Frankenstein, Agent of S.H.A.D.E. was another standout right away due to its incredibly different look and feel to it. Also done by Lemire and later Matt Kindt, it told the story of Frankenstein, courtesy of Grant Morrison, leading the Creature Commandos on the hunt to stop other worldly and monstrous threats. This book was fun and never stopped. The horror and fun that came off this book was truly incredible and planted its flag firmly among the line. Sadly cancelled only after 16 issues, it’s still well loved and regarded. The book did have some disturbing imagery among its subverted fun. Truly worth a read.
Justice League Dark was a book I debated putting on here given it was more supernatural since it dealt with more the magic side of DC. I think I can bend it a bit given it delved into horror pretty often. The book played around with the darker side and aspects of DC quite well while giving us a compelling team book that involved the likes of Zatanna, John Constantine, Deadman, Shade, the Changing Man, and more. The book explored such weird and strange corners that other heroes wouldn’t dare explore and balanced it with character dynamics. JLD was a book I always wanted and didn’t feel let down by.

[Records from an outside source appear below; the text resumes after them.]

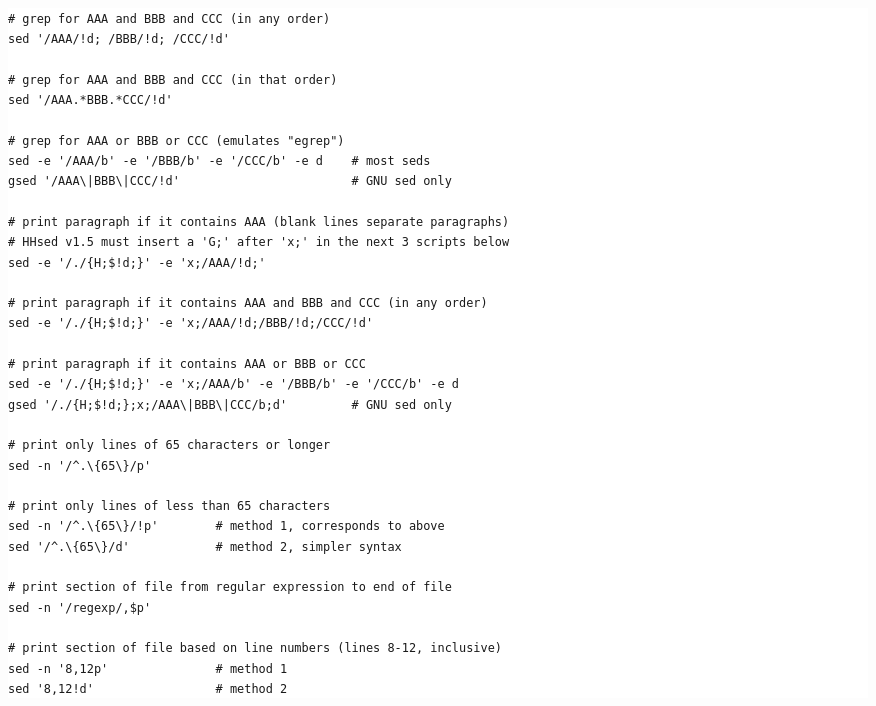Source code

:     # grep for AAA and BBB and CCC (in any order)
    sed '/AAA/!d; /BBB/!d; /CCC/!d'

    # grep for AAA and BBB and CCC (in that order)
    sed '/AAA.*BBB.*CCC/!d'

    # grep for AAA or BBB or CCC (emulates "egrep")
    sed -e '/AAA/b' -e '/BBB/b' -e '/CCC/b' -e d    # most seds
    gsed '/AAA\|BBB\|CCC/!d'                        # GNU sed only

    # print paragraph if it contains AAA (blank lines separate paragraphs)
    # HHsed v1.5 must insert a 'G;' after 'x;' in the next 3 scripts below
    sed -e '/./{H;$!d;}' -e 'x;/AAA/!d;'

    # print paragraph if it contains AAA and BBB and CCC (in any order)
    sed -e '/./{H;$!d;}' -e 'x;/AAA/!d;/BBB/!d;/CCC/!d'

    # print paragraph if it contains AAA or BBB or CCC
    sed -e '/./{H;$!d;}' -e 'x;/AAA/b' -e '/BBB/b' -e '/CCC/b' -e d
    gsed '/./{H;$!d;};x;/AAA\|BBB\|CCC/b;d'         # GNU sed only

    # print only lines of 65 characters or longer
    sed -n '/^.\{65\}/p'

    # print only lines of less than 65 characters
    sed -n '/^.\{65\}/!p'        # method 1, corresponds to above
    sed '/^.\{65\}/d'            # method 2, simpler syntax

    # print section of file from regular expression to end of file
    sed -n '/regexp/,$p'

    # print section of file based on line numbers (lines 8-12, inclusive)
    sed -n '8,12p'               # method 1
    sed '8,12!d'                 # method 2
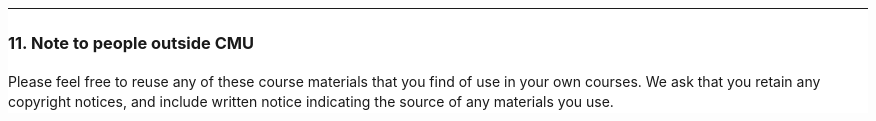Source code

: * * *

### 11\. Note to people outside CMU

Please feel free to reuse any of these course materials that you find of use in your own courses. We ask that you retain any copyright notices, and include written notice indicating the source of any materials you use.
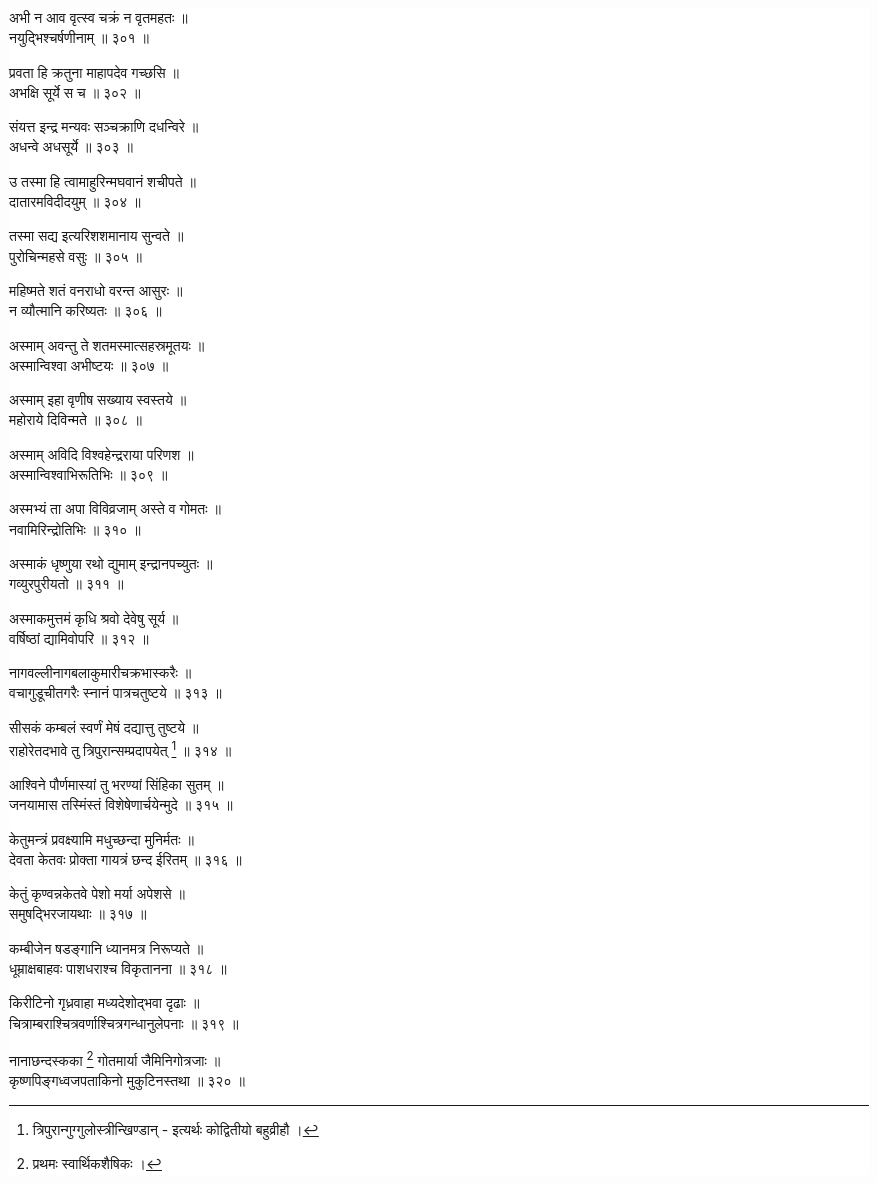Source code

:अभी न आव वृत्स्व चक्रं न वृतमहतः ॥  
नयुद्भिश्चर्षणीनाम् ॥ ३०१ ॥   
    
प्रवता हि क्रतुना माहापदेव गच्छसि ॥  
अभक्षि सूर्ये स च ॥ ३०२ ॥   
    
संयत्त इन्द्र मन्यवः सञ्चक्राणि दधन्विरे ॥  
अधन्वे अधसूर्ये ॥ ३०३ ॥   
    
उ तस्मा हि त्वामाहुरिन्मघवानं शचीपते ॥  
दातारमविदीदयुम् ॥ ३०४ ॥   
    
तस्मा सद्य इत्यरिशशमानाय सुन्वते ॥  
पुरोचिन्महसे वसुः ॥ ३०५ ॥   
    
महिष्मते शतं वनराधो वरन्त आसुरः ॥  
न व्यौत्मानि करिष्यतः ॥ ३०६ ॥   
    
अस्माम् अवन्तु ते शतमस्मात्सहस्रमूतयः ॥  
अस्मान्विश्वा अभीष्टयः ॥ ३०७ ॥   
    
अस्माम् इहा वृणीष सख्याय स्वस्तये ॥  
महोराये दिविन्मते ॥ ३०८ ॥   
    
अस्माम् अविदि विश्वहेन्द्रराया परिणश ॥  
अस्मान्विश्वाभिरूतिभिः ॥ ३०९ ॥   
    
अस्मभ्यं ता अपा विविव्रजाम् अस्ते व गोमतः ॥  
नवामिरिन्द्रोतिभिः ॥ ३१० ॥   
    
अस्माकं धृष्णुया रथो द्युमाम् इन्द्रानपच्युतः ॥  
गव्युरपुरीयतो ॥ ३११ ॥   
    
अस्माकमुत्तमं कृधि श्रवो देवेषु सूर्य ॥  
वर्षिष्ठां द्यामिवोपरि ॥ ३१२ ॥   
    
नागवल्लीनागबलाकुमारीचक्रभास्करैः ॥  
वचागुडूचीतगरैः स्नानं पात्रचतुष्टये ॥ ३१३ ॥   
    
सीसकं कम्बलं स्वर्णं मेषं दद्यात्तु तुष्टये ॥  
राहोरेतदभावे तु त्रिपुरान्सम्प्रदापयेत् [^19] ॥ ३१४ ॥   
    
आश्विने पौर्णमास्यां तु भरण्यां सिंहिका सुतम् ॥  
जनयामास तस्मिंस्तं विशेषेणार्चयेन्मुदे ॥ ३१५ ॥   
    
केतुमन्त्रं प्रवक्ष्यामि मधुच्छन्दा मुनिर्मतः ॥  
देवता केतवः प्रोक्ता गायत्रं छन्द ईरितम् ॥ ३१६ ॥   
    
केतुं कृण्वन्नकेतवे पेशो मर्या अपेशसे ॥  
समुषद्भिरजायथाः ॥ ३१७ ॥   
    
कम्बीजेन षडङ्गानि ध्यानमत्र निरूप्यते ॥  
धूम्राक्षबाहवः पाशधराश्च विकृतानना ॥ ३१८ ॥   
    
किरीटिनो गृध्रवाहा मध्यदेशोद्भवा दृढाः ॥  
चित्राम्बराश्चित्रवर्णाश्चित्रगन्धानुलेपनाः ॥ ३१९ ॥   
    
नानाछन्दस्कका [^20] गोतमार्या जैमिनिगोत्रजाः ॥  
कृष्णपिङ्गध्वजपताकिनो मुकुटिनस्तथा ॥ ३२० ॥   
    

[^2]: मधूकः ।
[^5]: सर्वरोगनिवारणाय शार्ङ्गायसशरायास्त्रराजाय सुदर्शनाय नमः इति सुदर्शनमन्त्रः ।
[^6]: शुण्ठी ॥
[^7]: हिङ्गु ॥
[^8]: बुधम् ॥
[^9]: बिधीतकैः ॥
[^11]: स्नपयेत् ॥
[^12]: अयं सान्तोपि पचाद्यचिच्छन्दोवाच्यदन्तम् आर्षत्वात् ॥
[^13]: अगस्त्यमूलम् ॥
[^14]: श्रीबृहती ॥
[^15]: नवानामृचाम् ॥
[^16]: वारिवाहः ।
[^17]: लज्जावती ।
[^18]: तस्येति शेषः ॥
[^19]: त्रिपुरान्गुग्गुलोस्त्रीन्खिण्डान् - इत्यर्थः कोद्वितीयो बहुव्रीहौ ।
[^20]: प्रथमः स्वार्थिकशैषिकः ।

We wrap up with the most recent book from Cullen Bunn and Tyler Crook, Harrow County, a riveting tale of a young girl who comes to learn a dark secret about herself and the town she lives in upon the eve of her eighteenth birthday, which involves witchcraft.
Cullen Bunn crafts what might be his finest tale yet, be it for DC, Marvel, or his creator-owned work. The story feels instantly engaging and gripping from the first panel. It brilliantly sets up the events that set the book in motion and the rest of the first is excellently paced. It helps to further suck you into its surroundings. This is one of the most instantly engaging books on this list of recommendations. Seriously from the first issue you will be hooked into reading the rest of this book It is equal parts horrifying and character driven from the writing and terrifying and charmingly wonderful from the watercolor and atmospheric art of Tyler Crook.
Harrow County is one of the best crafted books to come out of the horror genre in a while and is a masterful, suspenseful, and deeply emotionally written story. I can’t recommend Harrow County enough for you to read this Halloween season.
Thanks for reading and hey hope to see you here next year for some more spooky reads.